Among this group was an enslaved man who would rise to prominence as one of the most prominent Sufi sheikhs in all of East Africa. Sheikh Ramiya was captured by slave traders and brought to the coast at an early age. Eventually he won his freedom, a little bit of land, and at the same time managed to get an Islamic education and receive the ijaza from a visiting sheikh of the Qadirriya.(The Qadirriya tariqa is a Sufi order introduced to East Africa by Said Umar al-Qulatairi who is buried in Zanzibar at Welezo) Under Ramiya's leadership the Qadirriya at Bagamoyo was tranformed into one of the most active and dynamic organizations fighting for the rights of Africans during the colonial period. Ramiya was acknowledged by both Arabs and Africans as the town's most knowledgeable sheikh and his fame spread due to his inclusive practices, such as permitting drums in the masjid and allowing women to perform the thikr (a ritual of God-remembrance that involved, for the Qadirriya, recitation of the names of Allah in a state of hyperventilation). Ramiya also became renowned for his generosity to his murids--providing them with emergency loans, housing, and work. Yet Ramiya existed outside of the usual channels of Islamic power, which tended to agglomerate with the powerful Arabs who owned property and plantations around Bagamoyo. Therefore, he often ran into opposition for his theological stances and principled commitment to African advancement.
During the nationalist struggle, Ramiya's son Sheikh Muhammed Ramiya, continued his legacy, and the Qadirriya became the base for political organizing by the nationalist forces on a mass scale in Bagamoyo. It was the Sheikh who Julius Nyerere first approached for help in spreading TANU membership in Bagamoyo. And by all accounts the Qadirriya murids were some of the first and most enthusiastic participants in TANU's mass mobilization. My friend and colleage Dr. Zeinab Abdul-Magd made the helpful point of connecting the activities of the Qadirriya with other Sufi organizing on behalf of nationalist movements in North Africa (for example the Sanussiya in Libya). It seems that, much like the Black church in the Black Freedom Movement in America, the Sufi tariqas provided not only spiritual, but practical and financial support for African liberationist causes.

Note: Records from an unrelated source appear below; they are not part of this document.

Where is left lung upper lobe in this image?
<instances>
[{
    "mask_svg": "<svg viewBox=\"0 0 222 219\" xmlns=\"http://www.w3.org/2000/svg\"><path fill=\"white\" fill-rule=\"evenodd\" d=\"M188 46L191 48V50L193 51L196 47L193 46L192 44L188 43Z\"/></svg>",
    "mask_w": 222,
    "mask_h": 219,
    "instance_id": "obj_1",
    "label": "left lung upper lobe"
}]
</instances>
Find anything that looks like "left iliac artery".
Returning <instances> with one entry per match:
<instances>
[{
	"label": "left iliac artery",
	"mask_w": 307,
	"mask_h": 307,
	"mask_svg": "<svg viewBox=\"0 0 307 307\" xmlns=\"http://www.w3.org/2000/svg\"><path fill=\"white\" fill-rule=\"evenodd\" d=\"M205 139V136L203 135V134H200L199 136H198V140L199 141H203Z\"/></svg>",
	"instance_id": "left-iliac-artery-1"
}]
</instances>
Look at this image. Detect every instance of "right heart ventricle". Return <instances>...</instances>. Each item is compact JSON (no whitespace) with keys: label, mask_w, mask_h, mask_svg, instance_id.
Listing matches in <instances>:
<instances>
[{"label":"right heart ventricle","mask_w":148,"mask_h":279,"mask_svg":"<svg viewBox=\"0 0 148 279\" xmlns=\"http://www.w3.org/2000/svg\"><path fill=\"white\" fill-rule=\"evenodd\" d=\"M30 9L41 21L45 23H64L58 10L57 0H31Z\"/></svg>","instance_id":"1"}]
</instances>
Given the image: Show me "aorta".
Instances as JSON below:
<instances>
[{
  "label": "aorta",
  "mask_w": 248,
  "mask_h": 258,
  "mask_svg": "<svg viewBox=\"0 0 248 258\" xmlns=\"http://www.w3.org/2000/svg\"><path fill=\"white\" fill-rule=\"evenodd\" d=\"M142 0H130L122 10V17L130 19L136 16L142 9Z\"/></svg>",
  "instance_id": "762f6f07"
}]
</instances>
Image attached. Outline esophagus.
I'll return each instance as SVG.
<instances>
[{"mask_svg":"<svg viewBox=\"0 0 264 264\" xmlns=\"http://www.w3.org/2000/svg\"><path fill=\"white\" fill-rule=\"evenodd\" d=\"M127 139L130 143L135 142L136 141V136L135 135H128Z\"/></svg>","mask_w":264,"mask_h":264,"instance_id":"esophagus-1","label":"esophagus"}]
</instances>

I took a day trip to Bagamoyo from Dar-es-Salaam and I was not disappointed. After a cramped hour-long bus ride, I was escorted around town and given a tour (in Swahili, I half-understood) of the town, which included a visit to the house of Sheikh Mjembe, who, if I am not mistaken, is the child of Sheikh Muhammed Ramiya's sister. After walking around the town until early afternoon, my guide Issa and I parted ways. He had to go to class, and I decided to undertake the seven kilometer walk (one way) to see the Kaole ruins. The walk to the ruins is very beautiful, along a dirt road that was filled with children coming home from school. You then pass through the village of Kaole (which is older than Bagamoyo itself and was once the principal harbor) before arriving at the ruins , which include several tombs of the sharifas, (Arabic ashraf), descendants of the prophet Muhammed. There is also two very old mosques, one from the 13th and the other from the 15th century.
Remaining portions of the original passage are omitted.